Bud Wilkinson, the Oklahoma coach, took a chance on McDonald and installed him at halfback. He played on three consecutive unbeaten Sooner teams and was a consensus All-American as a senior in 1956, when he ran for 853 yards, an average of 7.2 yards a carry, and 12 touchdowns. He also caught four touchdown passes.

“He figures any play that doesn’t go for a touchdown is a failure,” Wilkinson told The Daily Oklahoman.

The Maxwell Football Club of Philadelphia named McDonald the nation’s leading collegiate player of 1956, and he finished third in the Heisman Trophy balloting. But he had to wait until the third round of the 1957 NFL draft before the Eagles selected him.

After leaving football, he owned a business that provided artists to paint portraits on commission; athletes and businessmen were frequent subjects.
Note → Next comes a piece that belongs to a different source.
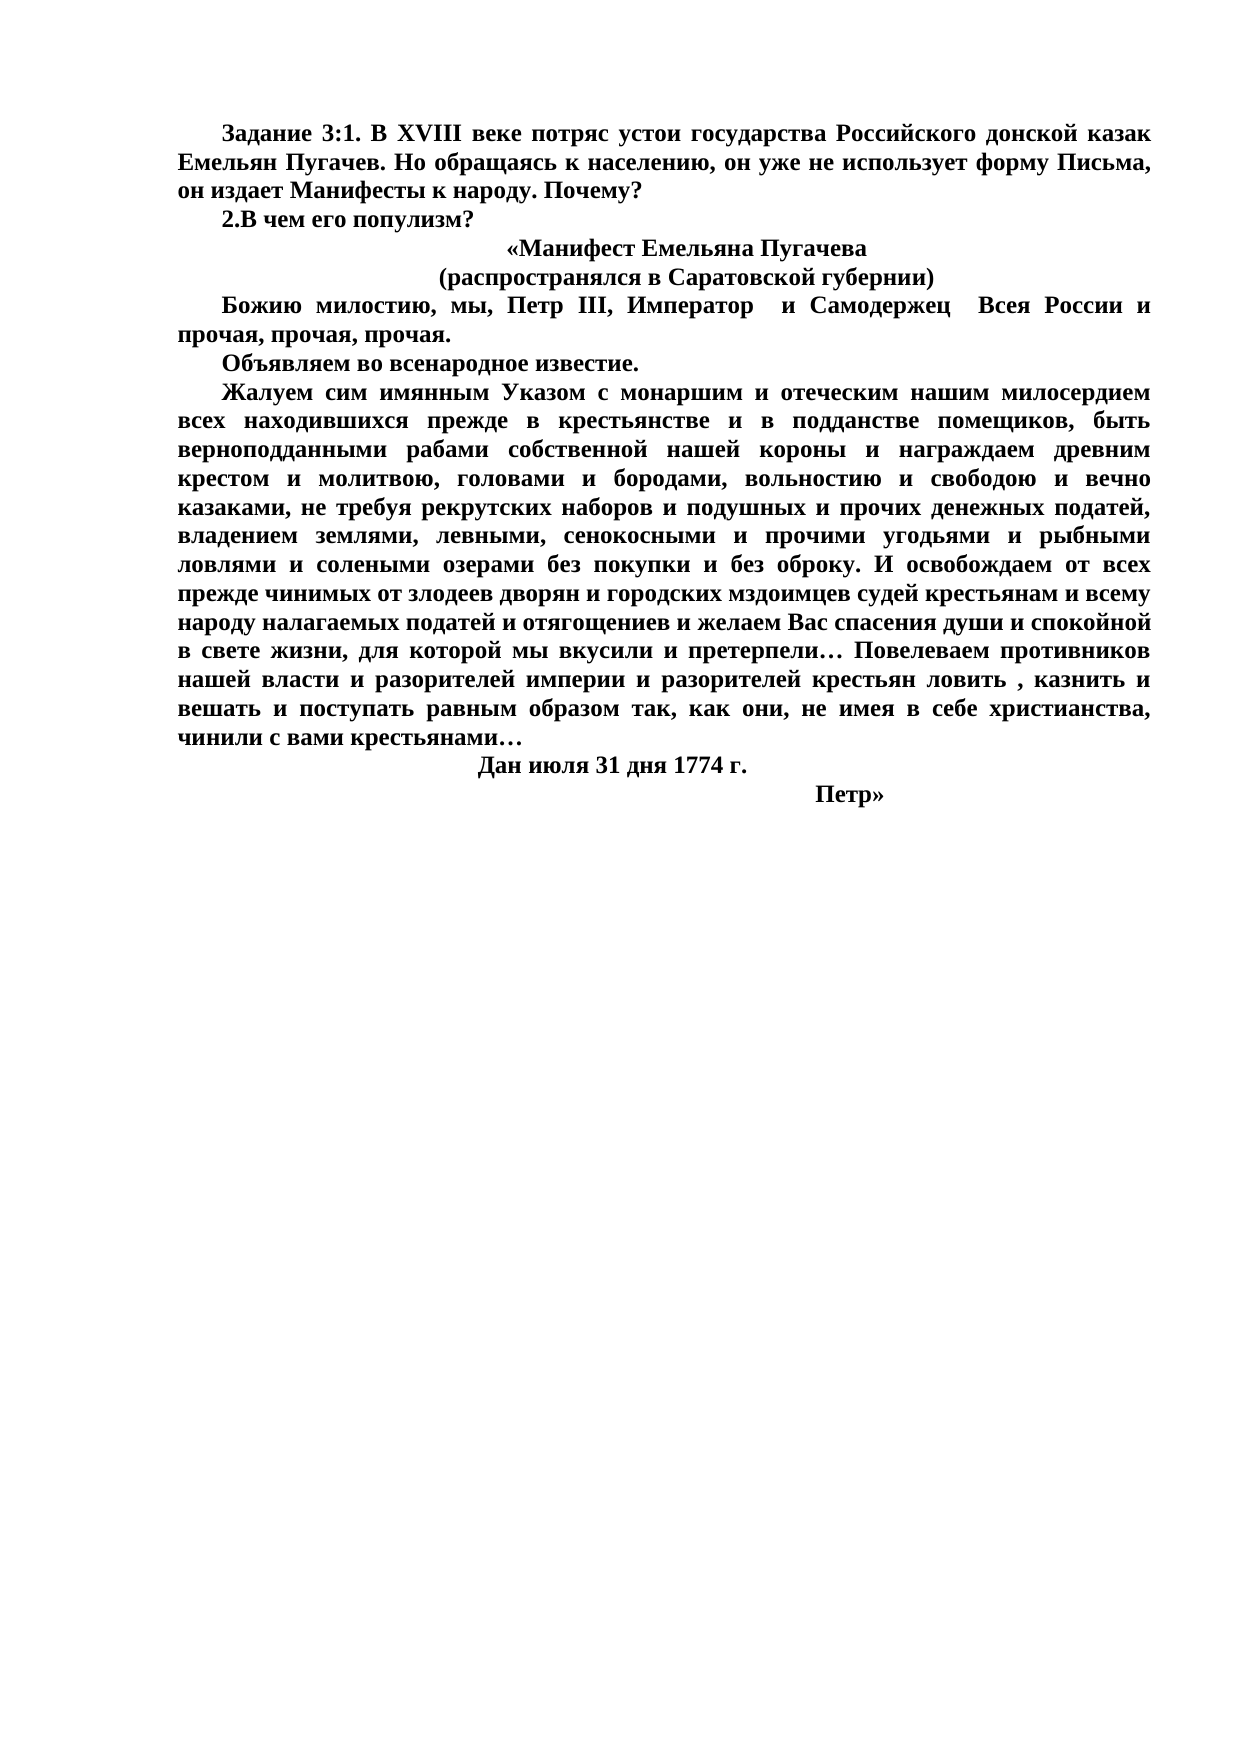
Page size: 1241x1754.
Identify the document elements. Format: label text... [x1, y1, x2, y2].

McDonald, who had lived in King of Prussia, Pennsylvania, with his wife, Patricia (Gallagher) McDonald, until her death on New Year’s Day this year, died at the home of his daughter Sheryl Capone.

In addition to her and his son Christopher, he is survived by another son, Tom; another daughter, Tish McDonald; his brother, Clyde Ray McDonald; and five grandchildren.

For all his achievements, McDonald knew his limitations.

“The biggest thing I have learned is not to struggle with the big boys,” he wrote in Sports Illustrated. “Whichever way a tackler wants to take me is the way I am perfectly happy to go. I fall like 175 pounds of spaghetti.”